Posterior Wall Substrate Modification Using Irreversible Electroporation for Paroxysmal Atrial Fibrillation
Purpose
The purpose of this study is to compare the efficacy and safety between pulmonary vein isolation (PVI) alone versus PVI with left atrial (LA) posterior wall isolation (PWI) using pulsed-field ablation (PFA) in the treatment of patients with paroxysmal atrial fibrillation (PAF).
Condition
- Atrial Fibrillation Paroxysmal
Eligibility
- Eligible Ages
- Between 21 Years and 90 Years
- Eligible Genders
- All
- Accepts Healthy Volunteers
- No
Inclusion Criteria
- Provision of signed and dated informed consent form. 2. Stated willingness to comply with all study procedures and availability for the duration of the study. 3. Age 21-90 years. 4. Symptomatic PAF whether failed AAD or not. 5. At least one symptomatic episode of PAF lasting <7 days, documented on electrocardiogram (ECG), Holter, ZioPatch, ILR, or smartwatch recording in the year prior to enrollment. 6. Patients undergoing first time ablation for AF. 7. Subject has any commercially available implantable loop recorder (ILR) or agrees to have one implanted prior or during the ablation procedure.

**WHAT THE TASK REQUIRES:** Please reproduce the study listing on posterior wall isolation for paroxysmal atrial fibrillation word for word, from its title to its last line. The entries after this come from a separate source.

**RECORDED DATA:**
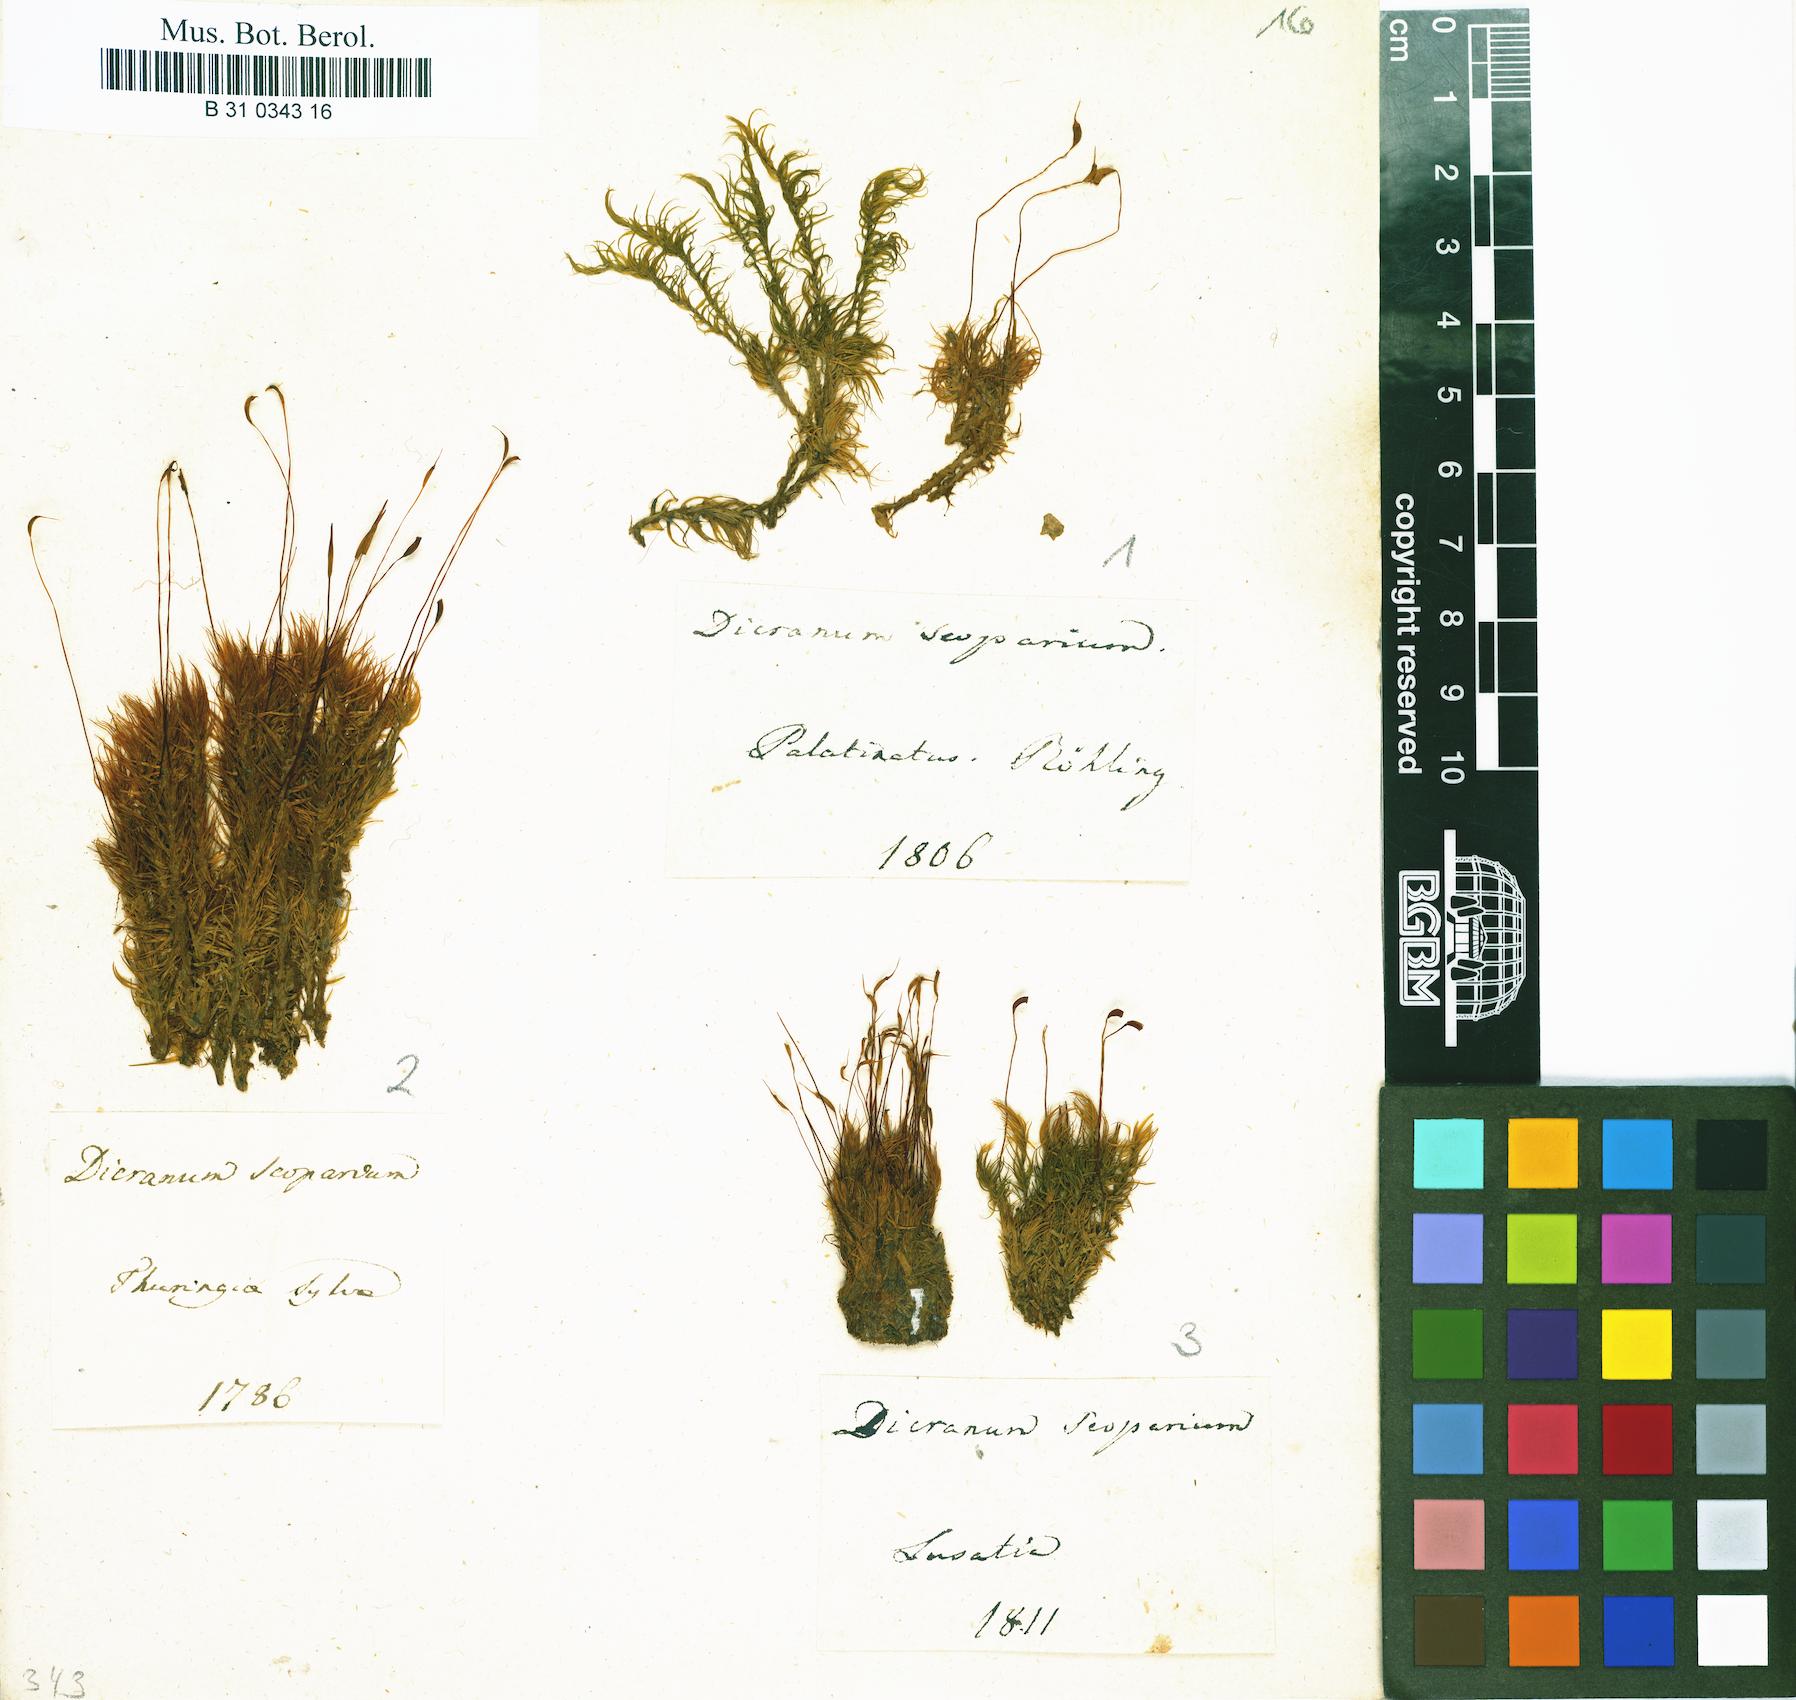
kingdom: Plantae
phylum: Bryophyta
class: Bryopsida
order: Dicranales
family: Dicranaceae
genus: Dicranum
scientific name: Dicranum scoparium
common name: Broom fork-moss
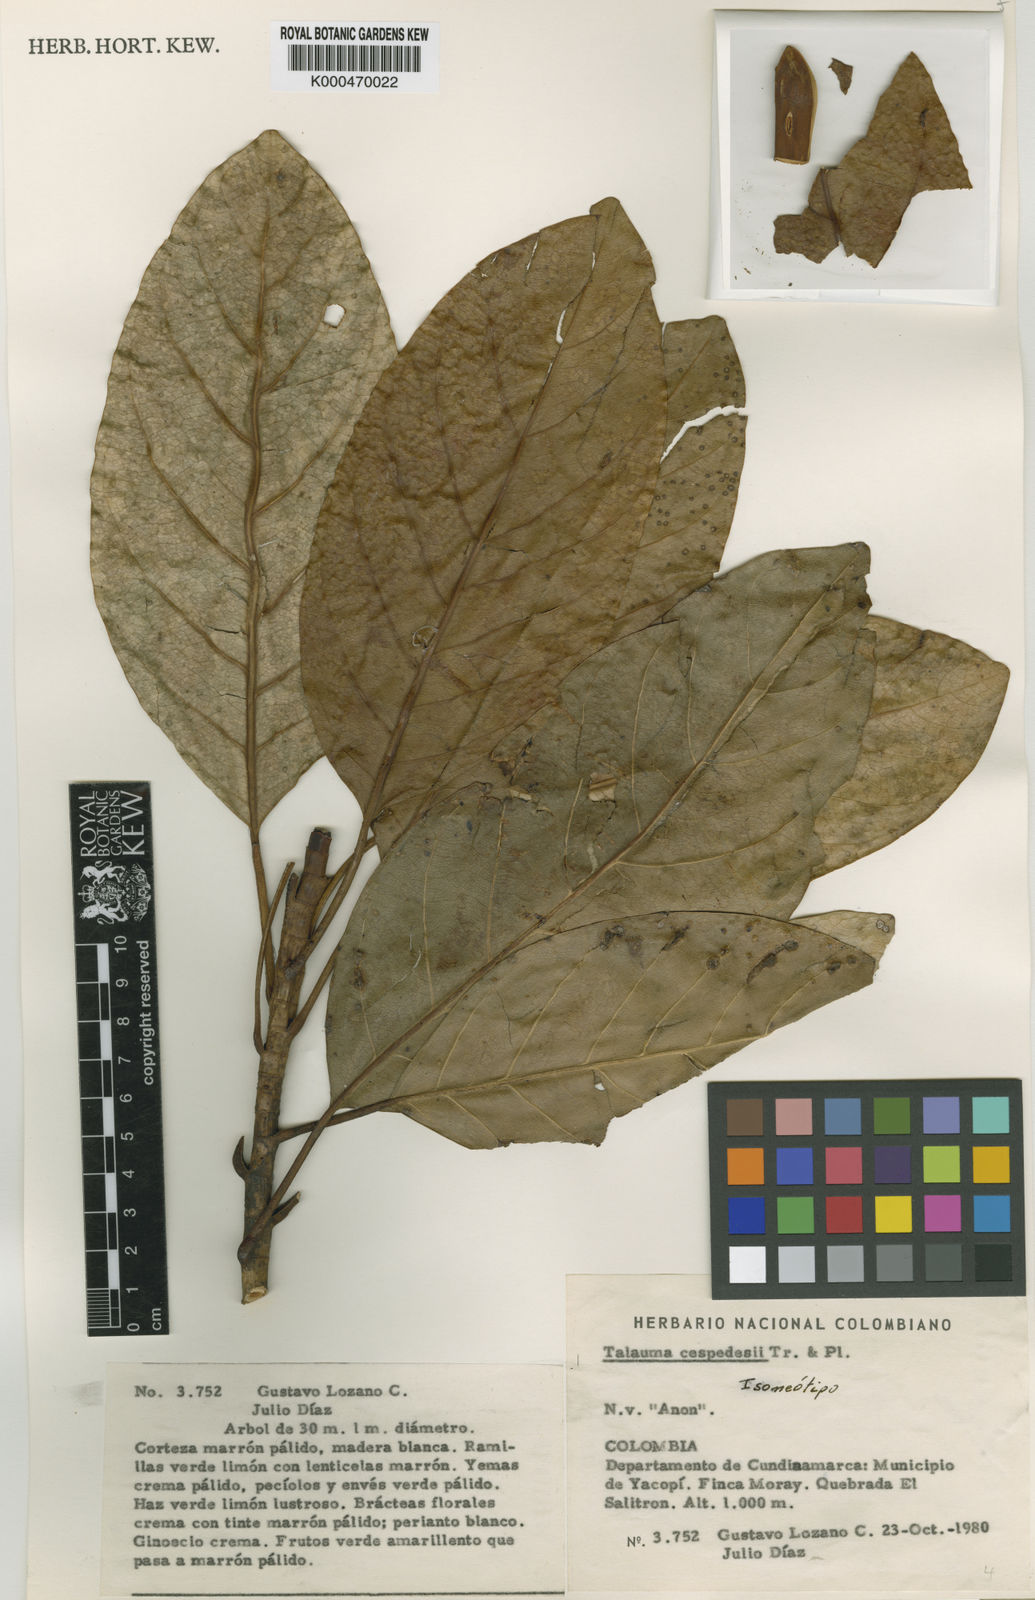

**FINISHED EXERCISE:**
Posterior Wall Substrate Modification Using Irreversible Electroporation for Paroxysmal Atrial Fibrillation
Purpose
The purpose of this study is to compare the efficacy and safety between pulmonary vein isolation (PVI) alone versus PVI with left atrial (LA) posterior wall isolation (PWI) using pulsed-field ablation (PFA) in the treatment of patients with paroxysmal atrial fibrillation (PAF).
Condition
- Atrial Fibrillation Paroxysmal
Eligibility
- Eligible Ages
- Between 21 Years and 90 Years
- Eligible Genders
- All
- Accepts Healthy Volunteers
- No
Inclusion Criteria
- Provision of signed and dated informed consent form. 2. Stated willingness to comply with all study procedures and availability for the duration of the study. 3. Age 21-90 years. 4. Symptomatic PAF whether failed AAD or not. 5. At least one symptomatic episode of PAF lasting <7 days, documented on electrocardiogram (ECG), Holter, ZioPatch, ILR, or smartwatch recording in the year prior to enrollment. 6. Patients undergoing first time ablation for AF. 7. Subject has any commercially available implantable loop recorder (ILR) or agrees to have one implanted prior or during the ablation procedure.